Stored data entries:
((
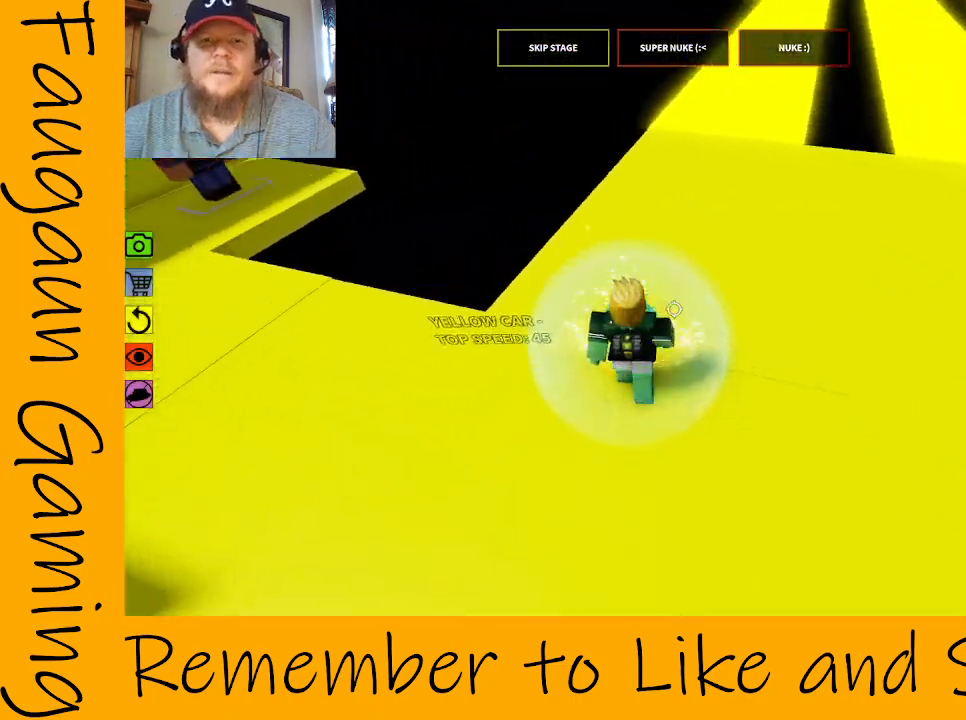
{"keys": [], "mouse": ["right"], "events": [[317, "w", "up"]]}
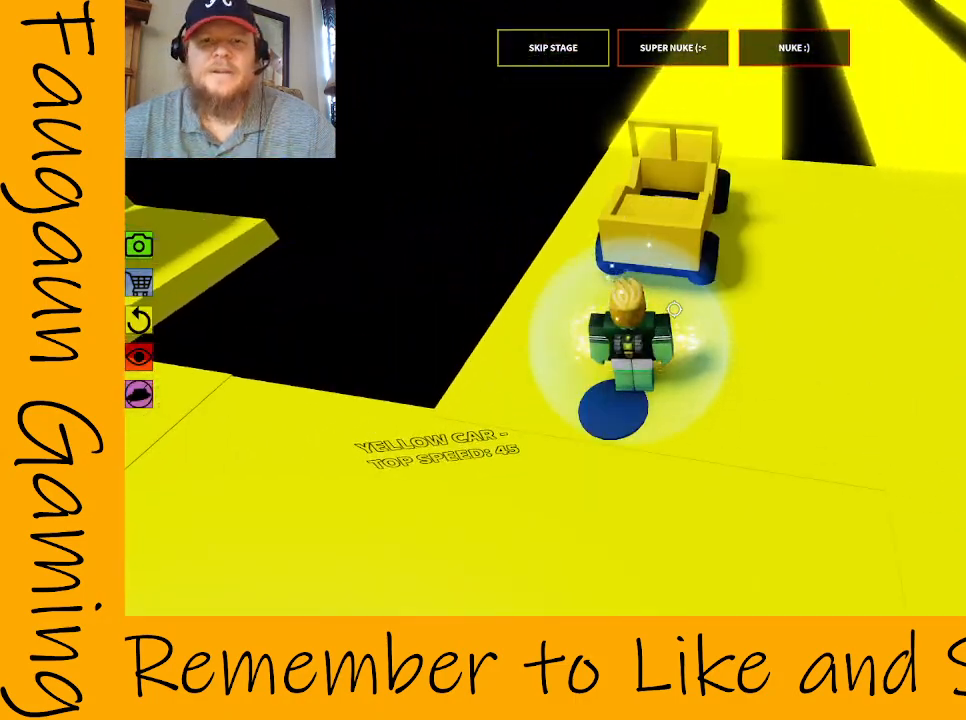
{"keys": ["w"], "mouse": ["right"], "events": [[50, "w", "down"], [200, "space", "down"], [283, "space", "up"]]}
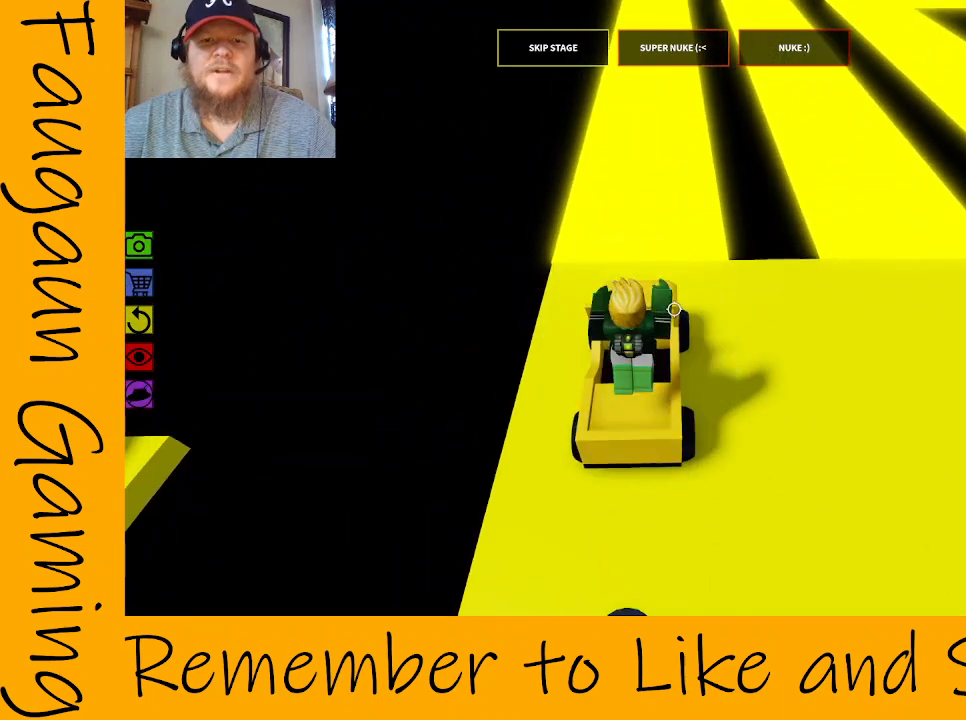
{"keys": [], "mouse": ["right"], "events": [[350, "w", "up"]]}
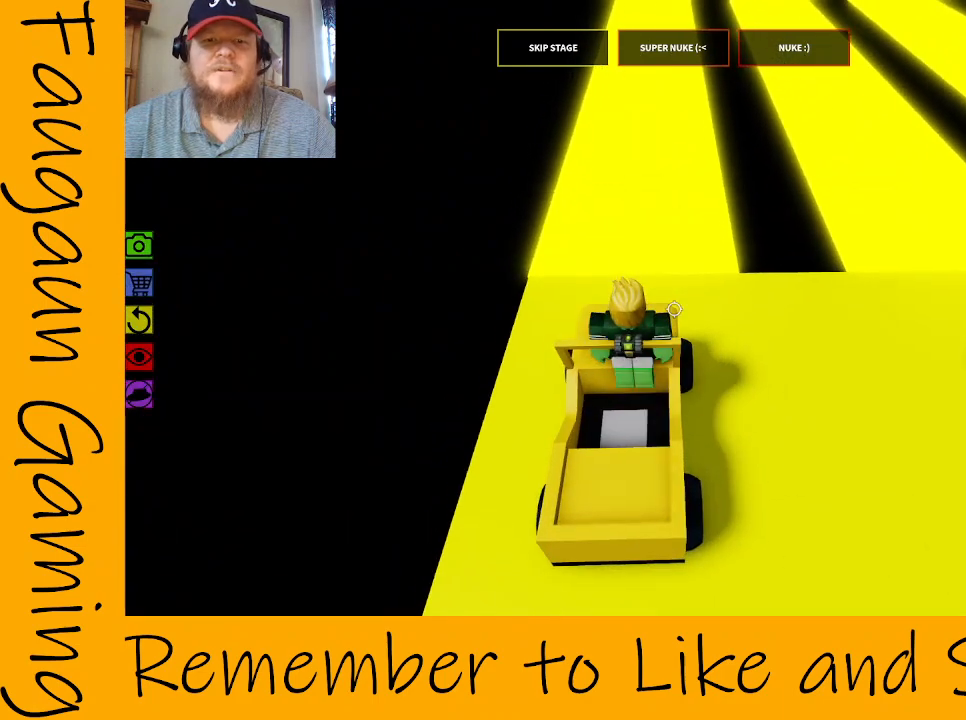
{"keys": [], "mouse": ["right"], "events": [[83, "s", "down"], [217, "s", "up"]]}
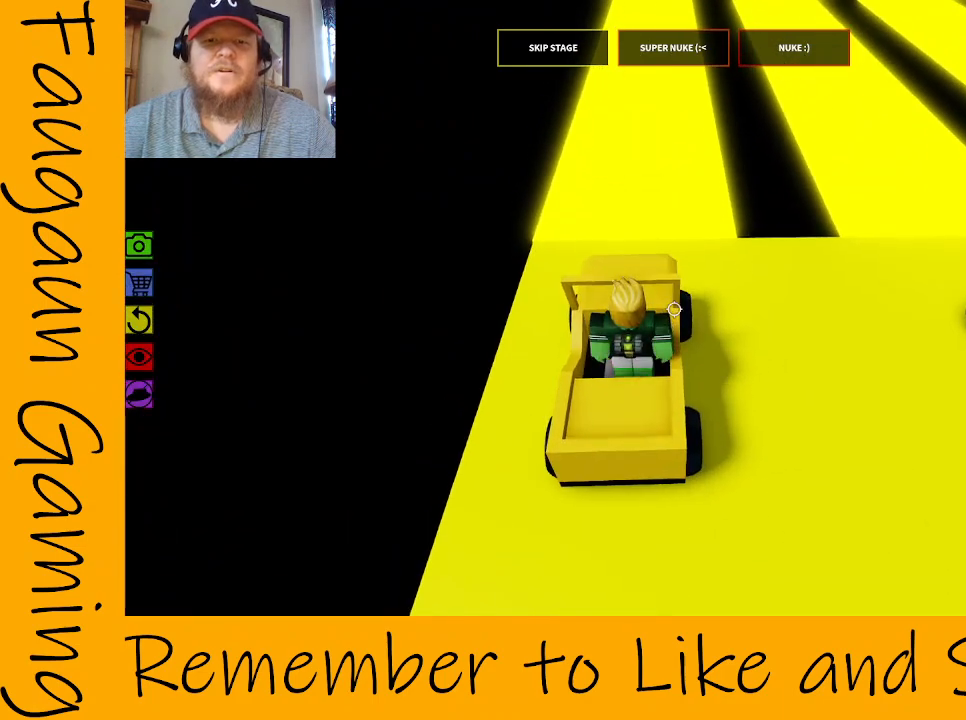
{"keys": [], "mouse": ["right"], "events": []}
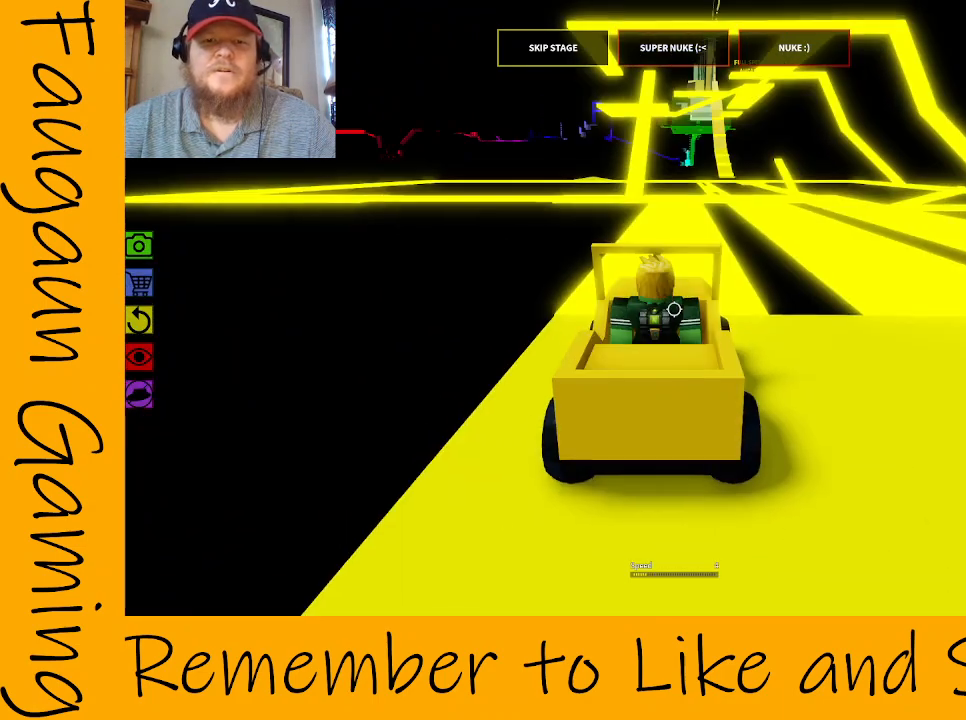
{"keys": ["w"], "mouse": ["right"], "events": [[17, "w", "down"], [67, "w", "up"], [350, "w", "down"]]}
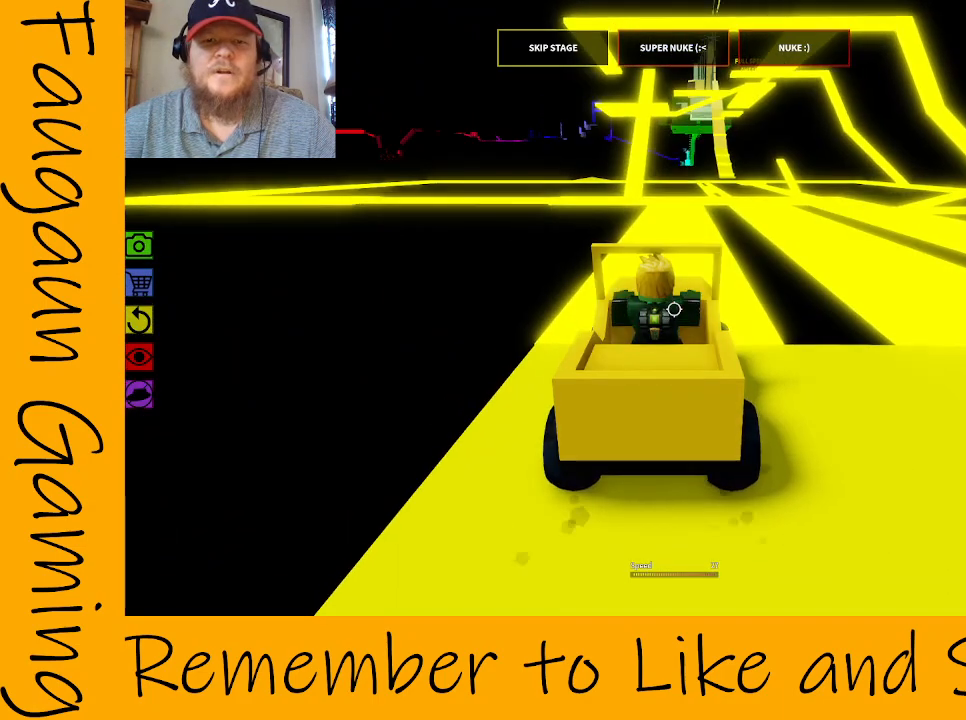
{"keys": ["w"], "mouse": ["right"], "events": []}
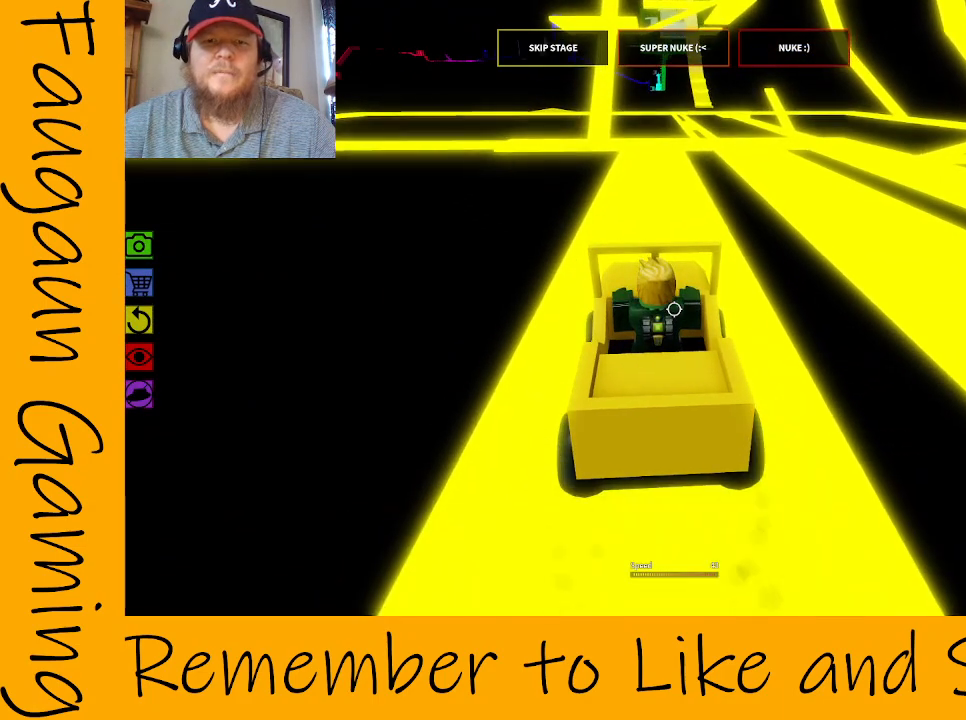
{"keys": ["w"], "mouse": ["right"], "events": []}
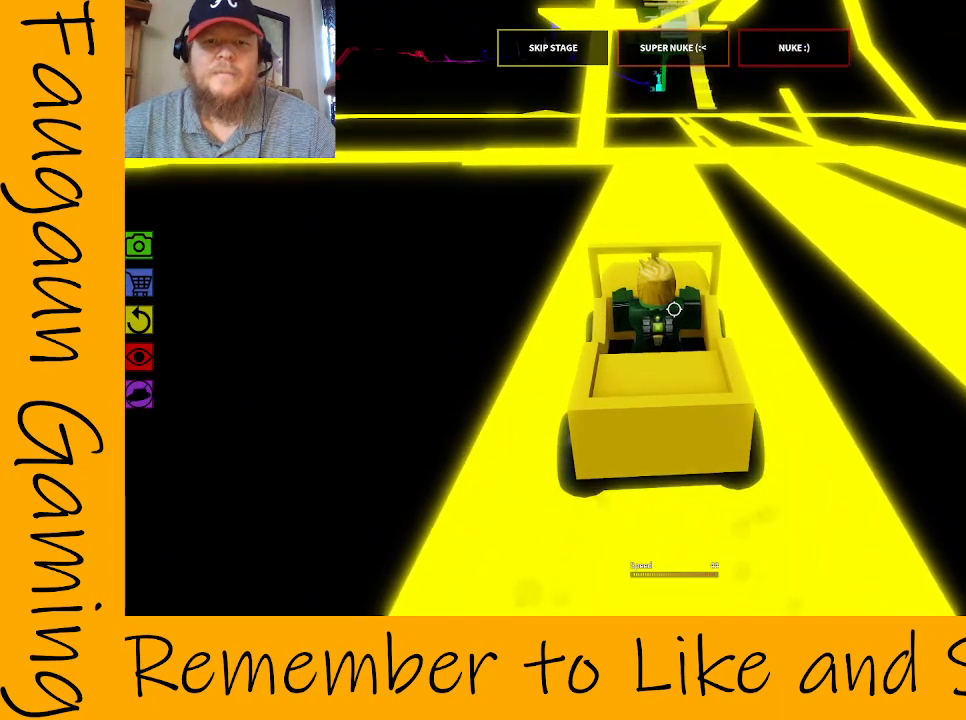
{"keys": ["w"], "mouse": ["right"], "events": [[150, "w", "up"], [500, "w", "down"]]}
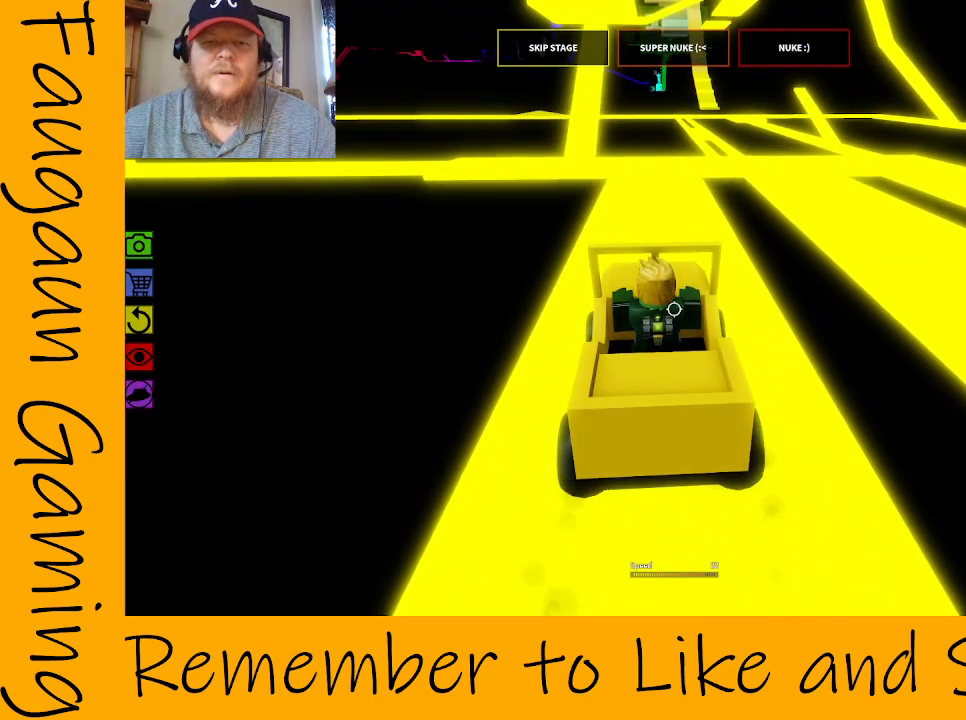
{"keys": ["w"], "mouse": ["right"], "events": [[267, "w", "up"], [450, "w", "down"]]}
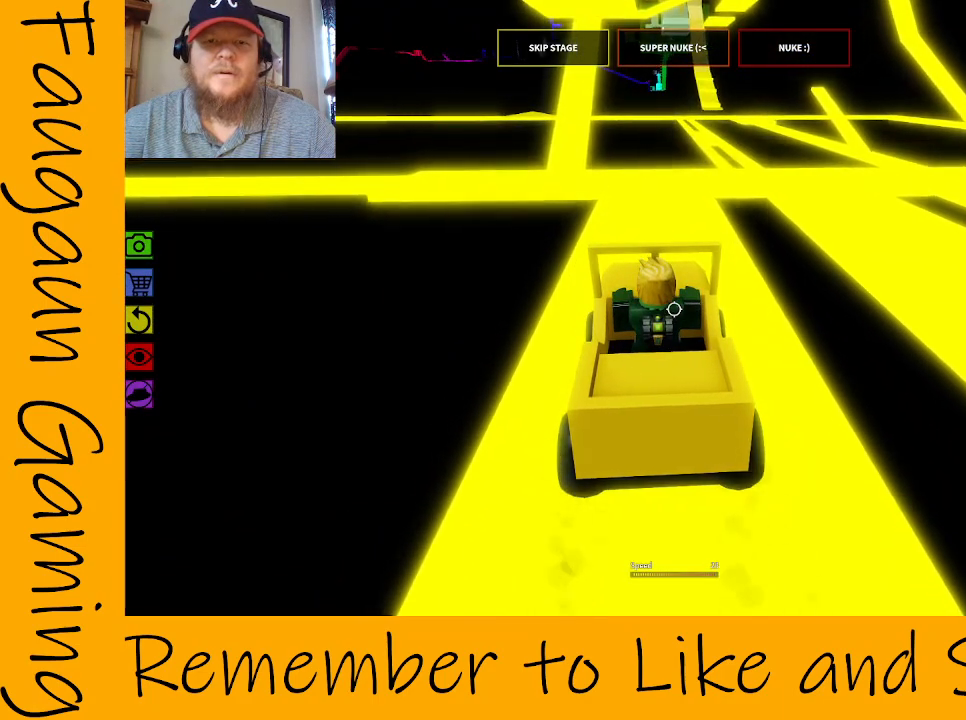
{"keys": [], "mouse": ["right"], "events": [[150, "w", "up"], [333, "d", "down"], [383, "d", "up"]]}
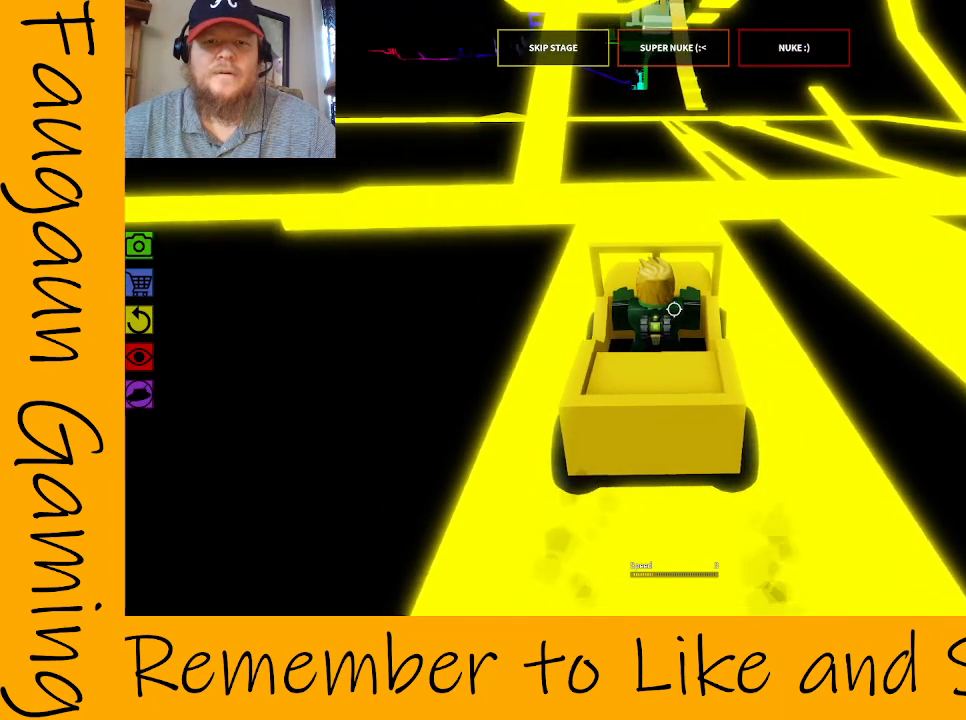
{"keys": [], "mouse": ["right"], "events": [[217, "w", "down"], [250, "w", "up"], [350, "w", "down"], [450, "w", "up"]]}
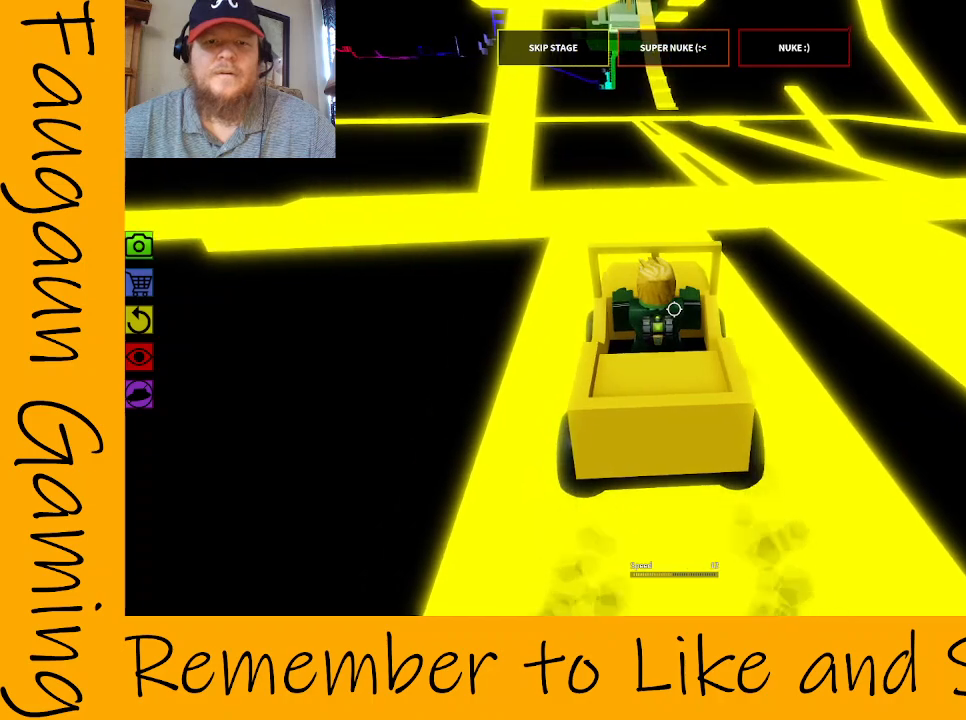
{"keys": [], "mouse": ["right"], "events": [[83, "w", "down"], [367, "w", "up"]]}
))
• _TASK TO COMPLETE_:
Set the records down again exactly, and omit any picture in them.

• _RESPONSE_:
{"keys": [], "mouse": ["right"], "events": [[317, "w", "up"]]}
{"keys": ["w"], "mouse": ["right"], "events": [[50, "w", "down"], [200, "space", "down"], [283, "space", "up"]]}
{"keys": [], "mouse": ["right"], "events": [[350, "w", "up"]]}
{"keys": [], "mouse": ["right"], "events": [[83, "s", "down"], [217, "s", "up"]]}
{"keys": [], "mouse": ["right"], "events": []}
{"keys": ["w"], "mouse": ["right"], "events": [[17, "w", "down"], [67, "w", "up"], [350, "w", "down"]]}
{"keys": ["w"], "mouse": ["right"], "events": []}
{"keys": ["w"], "mouse": ["right"], "events": []}
{"keys": ["w"], "mouse": ["right"], "events": [[150, "w", "up"], [500, "w", "down"]]}
{"keys": ["w"], "mouse": ["right"], "events": [[267, "w", "up"], [450, "w", "down"]]}
{"keys": [], "mouse": ["right"], "events": [[150, "w", "up"], [333, "d", "down"], [383, "d", "up"]]}
{"keys": [], "mouse": ["right"], "events": [[217, "w", "down"], [250, "w", "up"], [350, "w", "down"], [450, "w", "up"]]}
{"keys": [], "mouse": ["right"], "events": [[83, "w", "down"], [367, "w", "up"]]}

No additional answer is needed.